Pair Corralation between Kumho Petro and Vissem Electronics
Assuming the 90 days trading horizon Kumho Petro Chemical is expected to under-perform the Vissem Electronics. But the stock apears to be less risky and, when comparing its historical volatility, Kumho Petro Chemical is 1.8 times less risky than Vissem Electronics. The stock trades about -0.04 of its potential returns per unit of risk. The Vissem Electronics Co is currently generating about -0.01 of returns per unit of risk over similar time horizon. If you would invest 474,723 in Vissem Electronics Co on November 1, 2024 and sell it today you would lose (113,223) from holding Vissem Electronics Co or give up 23.85% of portfolio value over 90 days.
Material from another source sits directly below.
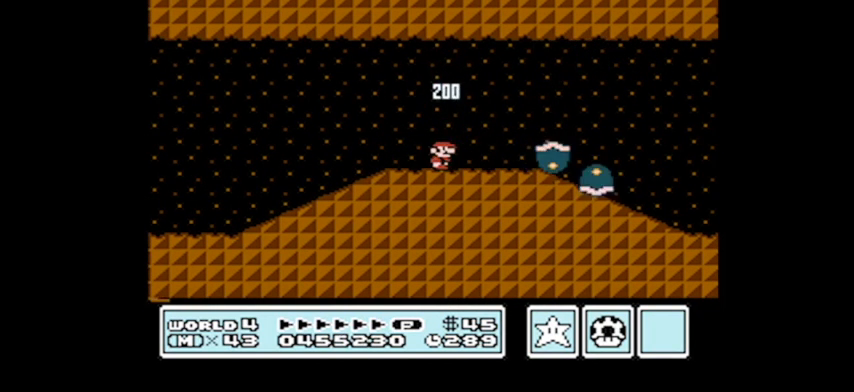
{"buttons": [], "events": [[34, "A", "up"], [334, "B", "down"], [367, "B", "up"], [401, "DPAD_RIGHT", "up"]]}
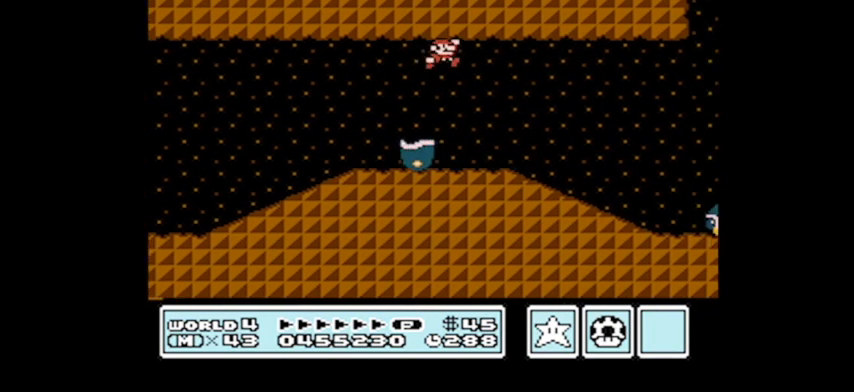
{"buttons": ["DPAD_RIGHT"], "events": [[67, "DPAD_LEFT", "down"], [200, "DPAD_LEFT", "up"], [400, "DPAD_RIGHT", "down"]]}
Time Period | 3 Months [change] |
Direction | Moves Together |
Strength | Significant |
Accuracy | 100.0% |
Values | Daily Returns |
Kumho Petro Chemical vs. Vissem Electronics Co
Performance |
Timeline |
Kumho Petro Chemical |
Vissem Electronics |
Kumho Petro and Vissem Electronics Volatility Contrast
Predicted Return Density |
Returns |
Pair Trading with Kumho Petro and Vissem Electronics
The main advantage of trading using opposite Kumho Petro and Vissem Electronics positions is that it hedges away some unsystematic risk. Because of two separate transactions, even if Kumho Petro position performs unexpectedly, Vissem Electronics can make up some of the losses. Pair trading also minimizes risk from directional movements in the market. For example, if an entire industry or sector drops because of unexpected headlines, the short position in Vissem Electronics will offset losses from the drop in Vissem Electronics' long position.Kumho Petro vs. SK Chemicals Co | Kumho Petro vs. SK Chemicals Co | Kumho Petro vs. Chinyang Hold | Kumho Petro vs. Busan Industrial Co |
Vissem Electronics vs. Stic Investments | Vissem Electronics vs. Worldex Industry Trading | Vissem Electronics vs. Atinum Investment Co | Vissem Electronics vs. Samyung Trading Co |
Check out your portfolio center.Note that this page's information should be used as a complementary analysis to find the right mix of equity instruments to add to your existing portfolios or create a brand new portfolio. You can also try the Pattern Recognition module to use different Pattern Recognition models to time the market across multiple global exchanges.